EXERCISE OBJECTIVE: From the records below, take each line where the string "when" shows up and copy it.

(Collected data entries)

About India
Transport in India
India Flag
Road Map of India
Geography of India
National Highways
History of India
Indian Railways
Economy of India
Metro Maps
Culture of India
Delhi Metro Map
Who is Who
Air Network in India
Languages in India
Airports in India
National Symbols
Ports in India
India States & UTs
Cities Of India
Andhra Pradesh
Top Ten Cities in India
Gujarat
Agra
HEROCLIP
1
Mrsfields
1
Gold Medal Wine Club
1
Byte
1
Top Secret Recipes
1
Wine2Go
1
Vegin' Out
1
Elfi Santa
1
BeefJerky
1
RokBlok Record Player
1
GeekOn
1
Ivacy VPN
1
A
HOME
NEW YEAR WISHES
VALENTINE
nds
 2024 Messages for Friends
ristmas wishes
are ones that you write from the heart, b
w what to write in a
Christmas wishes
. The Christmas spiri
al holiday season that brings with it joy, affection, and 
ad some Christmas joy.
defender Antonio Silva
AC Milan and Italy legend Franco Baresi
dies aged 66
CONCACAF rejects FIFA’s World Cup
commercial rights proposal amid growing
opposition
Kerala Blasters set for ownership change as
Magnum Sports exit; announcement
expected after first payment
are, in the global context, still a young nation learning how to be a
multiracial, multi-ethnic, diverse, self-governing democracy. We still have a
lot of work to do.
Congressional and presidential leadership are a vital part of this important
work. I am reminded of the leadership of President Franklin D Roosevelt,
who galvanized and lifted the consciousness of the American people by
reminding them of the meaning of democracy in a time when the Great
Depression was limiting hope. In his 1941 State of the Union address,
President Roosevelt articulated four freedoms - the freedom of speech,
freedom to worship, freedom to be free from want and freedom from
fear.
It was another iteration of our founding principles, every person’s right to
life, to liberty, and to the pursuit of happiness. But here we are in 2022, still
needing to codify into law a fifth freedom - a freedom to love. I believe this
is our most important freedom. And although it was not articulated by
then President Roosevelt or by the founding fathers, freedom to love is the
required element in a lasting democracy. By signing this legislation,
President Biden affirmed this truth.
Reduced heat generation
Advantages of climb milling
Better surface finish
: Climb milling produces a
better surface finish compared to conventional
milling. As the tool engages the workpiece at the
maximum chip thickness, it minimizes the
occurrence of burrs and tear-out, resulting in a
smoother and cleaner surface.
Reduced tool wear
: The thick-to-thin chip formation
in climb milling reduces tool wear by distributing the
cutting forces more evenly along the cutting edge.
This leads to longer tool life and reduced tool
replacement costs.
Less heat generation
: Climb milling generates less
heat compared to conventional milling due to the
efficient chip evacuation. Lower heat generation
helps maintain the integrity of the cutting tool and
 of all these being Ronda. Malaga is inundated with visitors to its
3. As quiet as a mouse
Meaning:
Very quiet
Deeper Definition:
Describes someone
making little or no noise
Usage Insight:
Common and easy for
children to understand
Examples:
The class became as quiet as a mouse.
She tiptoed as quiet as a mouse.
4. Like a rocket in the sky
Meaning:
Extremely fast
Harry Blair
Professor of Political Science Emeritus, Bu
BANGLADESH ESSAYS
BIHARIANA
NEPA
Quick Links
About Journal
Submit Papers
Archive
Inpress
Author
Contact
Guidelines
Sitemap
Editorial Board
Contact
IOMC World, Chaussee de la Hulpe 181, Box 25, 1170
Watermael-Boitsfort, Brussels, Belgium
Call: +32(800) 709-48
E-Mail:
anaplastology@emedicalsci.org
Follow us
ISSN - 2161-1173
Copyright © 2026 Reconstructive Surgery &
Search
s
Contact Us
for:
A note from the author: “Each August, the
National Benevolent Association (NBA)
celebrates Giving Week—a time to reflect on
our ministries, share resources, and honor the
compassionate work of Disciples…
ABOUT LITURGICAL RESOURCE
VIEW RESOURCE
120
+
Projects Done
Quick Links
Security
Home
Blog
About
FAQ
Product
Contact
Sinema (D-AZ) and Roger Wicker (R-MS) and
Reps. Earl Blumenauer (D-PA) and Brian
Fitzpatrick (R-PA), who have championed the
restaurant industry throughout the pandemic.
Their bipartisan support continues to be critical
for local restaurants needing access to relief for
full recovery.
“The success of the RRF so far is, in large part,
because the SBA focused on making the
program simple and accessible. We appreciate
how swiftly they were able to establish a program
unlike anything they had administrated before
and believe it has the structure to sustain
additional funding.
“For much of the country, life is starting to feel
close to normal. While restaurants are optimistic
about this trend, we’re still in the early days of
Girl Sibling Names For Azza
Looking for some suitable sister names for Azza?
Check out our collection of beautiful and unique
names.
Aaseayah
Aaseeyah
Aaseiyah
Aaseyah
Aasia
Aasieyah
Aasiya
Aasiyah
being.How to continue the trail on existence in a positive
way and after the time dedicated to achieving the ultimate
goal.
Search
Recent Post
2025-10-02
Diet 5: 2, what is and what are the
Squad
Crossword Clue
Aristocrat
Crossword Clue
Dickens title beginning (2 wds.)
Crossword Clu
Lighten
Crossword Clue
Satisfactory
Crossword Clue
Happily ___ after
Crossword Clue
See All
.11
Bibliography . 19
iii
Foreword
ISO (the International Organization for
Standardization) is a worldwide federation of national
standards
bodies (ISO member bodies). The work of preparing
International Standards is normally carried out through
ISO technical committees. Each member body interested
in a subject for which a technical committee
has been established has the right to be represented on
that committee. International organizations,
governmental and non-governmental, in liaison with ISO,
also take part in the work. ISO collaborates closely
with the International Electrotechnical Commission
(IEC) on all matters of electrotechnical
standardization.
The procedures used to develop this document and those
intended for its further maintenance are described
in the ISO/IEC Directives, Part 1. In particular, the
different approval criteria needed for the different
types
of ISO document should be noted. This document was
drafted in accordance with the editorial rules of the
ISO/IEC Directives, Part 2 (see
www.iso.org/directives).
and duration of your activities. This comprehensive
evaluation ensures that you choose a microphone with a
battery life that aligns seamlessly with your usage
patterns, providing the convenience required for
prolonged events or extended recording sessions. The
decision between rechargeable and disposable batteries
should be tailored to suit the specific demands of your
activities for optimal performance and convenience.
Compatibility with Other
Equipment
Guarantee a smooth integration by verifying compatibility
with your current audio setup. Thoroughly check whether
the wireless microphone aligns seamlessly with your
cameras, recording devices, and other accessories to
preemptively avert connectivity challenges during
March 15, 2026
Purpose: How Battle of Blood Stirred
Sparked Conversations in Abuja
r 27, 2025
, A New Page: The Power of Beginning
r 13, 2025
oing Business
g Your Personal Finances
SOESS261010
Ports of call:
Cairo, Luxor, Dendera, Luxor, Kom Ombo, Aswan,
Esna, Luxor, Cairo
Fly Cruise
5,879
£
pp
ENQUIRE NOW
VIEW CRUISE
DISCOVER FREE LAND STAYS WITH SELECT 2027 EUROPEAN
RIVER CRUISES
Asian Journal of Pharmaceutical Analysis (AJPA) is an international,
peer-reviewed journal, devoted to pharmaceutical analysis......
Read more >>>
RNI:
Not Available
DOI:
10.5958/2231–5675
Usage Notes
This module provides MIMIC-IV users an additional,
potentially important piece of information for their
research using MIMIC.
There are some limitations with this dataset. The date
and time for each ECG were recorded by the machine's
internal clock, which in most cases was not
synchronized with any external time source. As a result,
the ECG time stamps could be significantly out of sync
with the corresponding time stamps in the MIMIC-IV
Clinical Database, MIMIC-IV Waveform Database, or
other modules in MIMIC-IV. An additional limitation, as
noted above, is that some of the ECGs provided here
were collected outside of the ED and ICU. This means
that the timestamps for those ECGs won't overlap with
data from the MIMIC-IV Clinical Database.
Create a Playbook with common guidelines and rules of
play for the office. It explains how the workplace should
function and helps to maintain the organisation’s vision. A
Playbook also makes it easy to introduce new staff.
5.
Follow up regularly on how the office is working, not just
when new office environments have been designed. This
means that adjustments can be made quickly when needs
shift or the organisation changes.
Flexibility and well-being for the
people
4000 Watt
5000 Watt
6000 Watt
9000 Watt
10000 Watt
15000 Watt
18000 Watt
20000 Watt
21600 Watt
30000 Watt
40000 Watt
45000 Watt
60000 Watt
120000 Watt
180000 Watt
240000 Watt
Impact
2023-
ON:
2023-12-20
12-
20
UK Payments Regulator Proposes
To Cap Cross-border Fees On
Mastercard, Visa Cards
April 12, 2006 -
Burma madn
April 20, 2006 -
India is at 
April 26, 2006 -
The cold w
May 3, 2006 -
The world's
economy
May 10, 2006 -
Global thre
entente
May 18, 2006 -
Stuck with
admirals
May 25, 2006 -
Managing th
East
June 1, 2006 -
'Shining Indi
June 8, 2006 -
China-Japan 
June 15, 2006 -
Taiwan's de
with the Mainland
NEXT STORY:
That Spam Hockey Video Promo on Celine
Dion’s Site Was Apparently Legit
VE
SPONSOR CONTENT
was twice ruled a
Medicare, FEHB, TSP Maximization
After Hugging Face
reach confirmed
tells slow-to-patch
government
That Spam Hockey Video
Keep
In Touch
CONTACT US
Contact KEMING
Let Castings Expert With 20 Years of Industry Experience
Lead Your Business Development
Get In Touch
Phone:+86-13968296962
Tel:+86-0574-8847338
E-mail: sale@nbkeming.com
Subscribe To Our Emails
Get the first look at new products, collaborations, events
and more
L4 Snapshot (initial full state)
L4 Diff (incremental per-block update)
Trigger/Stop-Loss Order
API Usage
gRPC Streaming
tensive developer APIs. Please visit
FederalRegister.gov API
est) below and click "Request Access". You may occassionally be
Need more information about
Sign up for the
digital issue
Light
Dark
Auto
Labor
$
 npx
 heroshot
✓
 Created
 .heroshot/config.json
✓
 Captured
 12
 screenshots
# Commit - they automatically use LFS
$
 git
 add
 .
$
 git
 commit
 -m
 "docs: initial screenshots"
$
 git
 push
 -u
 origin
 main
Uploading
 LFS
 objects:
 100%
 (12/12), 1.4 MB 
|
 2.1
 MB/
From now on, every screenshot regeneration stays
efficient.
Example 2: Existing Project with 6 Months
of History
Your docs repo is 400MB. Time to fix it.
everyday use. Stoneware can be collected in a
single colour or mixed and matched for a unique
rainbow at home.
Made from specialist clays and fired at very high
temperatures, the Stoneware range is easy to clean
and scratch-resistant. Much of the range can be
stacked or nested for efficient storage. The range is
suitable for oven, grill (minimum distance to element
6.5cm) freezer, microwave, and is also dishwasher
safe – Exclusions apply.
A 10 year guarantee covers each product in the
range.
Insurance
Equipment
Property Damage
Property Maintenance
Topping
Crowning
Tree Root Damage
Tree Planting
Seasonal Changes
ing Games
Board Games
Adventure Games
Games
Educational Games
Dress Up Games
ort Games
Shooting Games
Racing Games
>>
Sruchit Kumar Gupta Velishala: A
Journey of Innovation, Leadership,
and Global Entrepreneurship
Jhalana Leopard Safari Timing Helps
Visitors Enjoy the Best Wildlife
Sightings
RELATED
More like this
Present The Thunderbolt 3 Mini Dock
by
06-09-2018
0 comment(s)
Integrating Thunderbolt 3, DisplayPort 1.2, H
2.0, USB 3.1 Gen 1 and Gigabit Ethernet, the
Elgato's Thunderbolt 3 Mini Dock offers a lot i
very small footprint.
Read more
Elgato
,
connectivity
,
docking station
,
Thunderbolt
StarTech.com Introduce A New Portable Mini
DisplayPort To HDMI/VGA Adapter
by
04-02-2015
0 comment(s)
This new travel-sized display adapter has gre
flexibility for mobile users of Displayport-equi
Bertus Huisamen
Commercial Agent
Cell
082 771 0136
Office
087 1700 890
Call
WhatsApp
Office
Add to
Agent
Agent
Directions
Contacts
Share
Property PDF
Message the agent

EXERCISE OUTPUT:
reminding them of the meaning of democracy in a time when the Great
when new office environments have been designed. This
means that adjustments can be made quickly when needs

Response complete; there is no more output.